阅读文本:
In [81]:
import pandas as pd
import numpy as np
if pd.__version__  != '3.0.0':
    raise Exception("This notebook requires pandas version 3.0.0")
print(pd.__version__)
people = {
    'first':['John', 'Jane', 'Jim'],
    'last':['Doe', 'Smith', 'Beam'],
    'email':['JohnDoe@email.com', 'JaneSmith@email.com', 'JimBeam@email.com']
}
df=pd.DataFrame(people)
df

3.0.0


Unnamed: 0,first,last,email
0,John,Doe,JohnDoe@email.com
1,Jane,Smith,JaneSmith@email.com
2,Jim,Beam,JimBeam@email.com


In [82]:
df['first']+''+df['last']

0      JohnDoe
1    JaneSmith
2      JimBeam
dtype: str

In [83]:
df['full_name']=df['first']+' '+df['last'] # if use dot notation,python will treat it as an attribute

In [84]:
# 使用赋值替代 inplace=True
df = df.drop(columns=['first','last'])
df

Unnamed: 0,email,full_name
0,JohnDoe@email.com,John Doe
1,JaneSmith@email.com,Jane Smith
2,JimBeam@email.com,Jim Beam


因为你连接时没有加空格——你用的是 df['full_name']=df['first']+''+df['last']，结果是 John + Doe → JohnDoe，字符串中没有空格，按空格分割当然不会拆开。

所给条目:

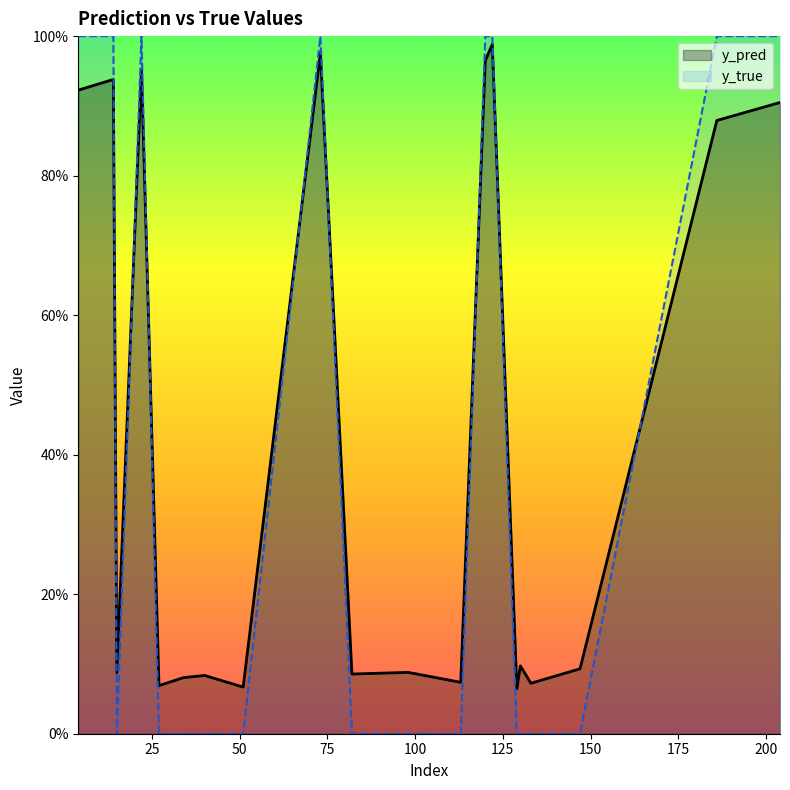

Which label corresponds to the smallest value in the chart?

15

* * *

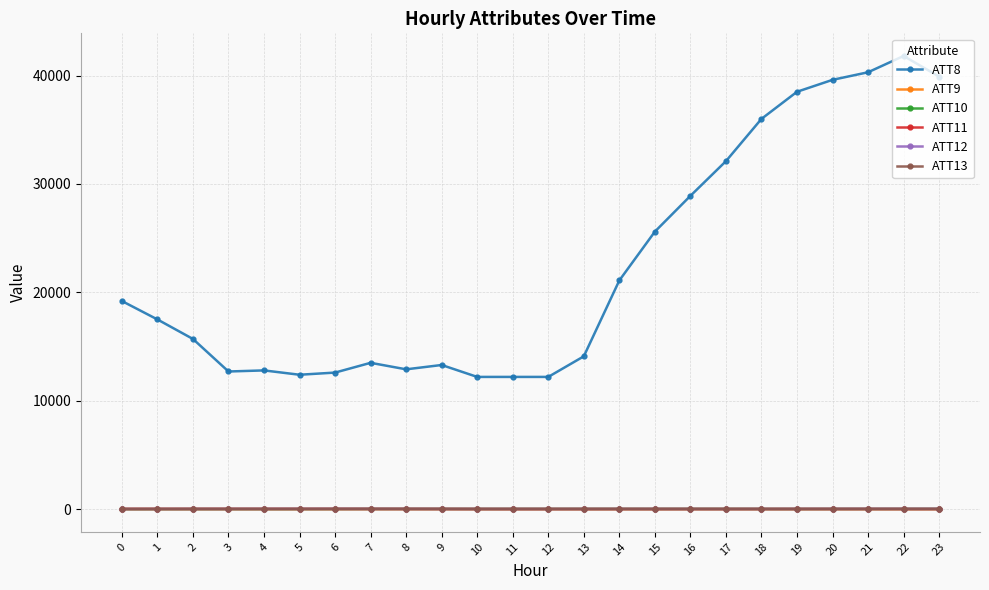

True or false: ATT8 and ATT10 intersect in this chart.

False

任务要求:
把 pandas 笔记中以“print(pd.__version__)”开头、以“df=pd.DataFrame(people)”结尾的那段原样照录下来。

完成结果:
print(pd.__version__)
people = {
    'first':['John', 'Jane', 'Jim'],
    'last':['Doe', 'Smith', 'Beam'],
    'email':['JohnDoe@email.com', 'JaneSmith@email.com', 'JimBeam@email.com']
}
df=pd.DataFrame(people)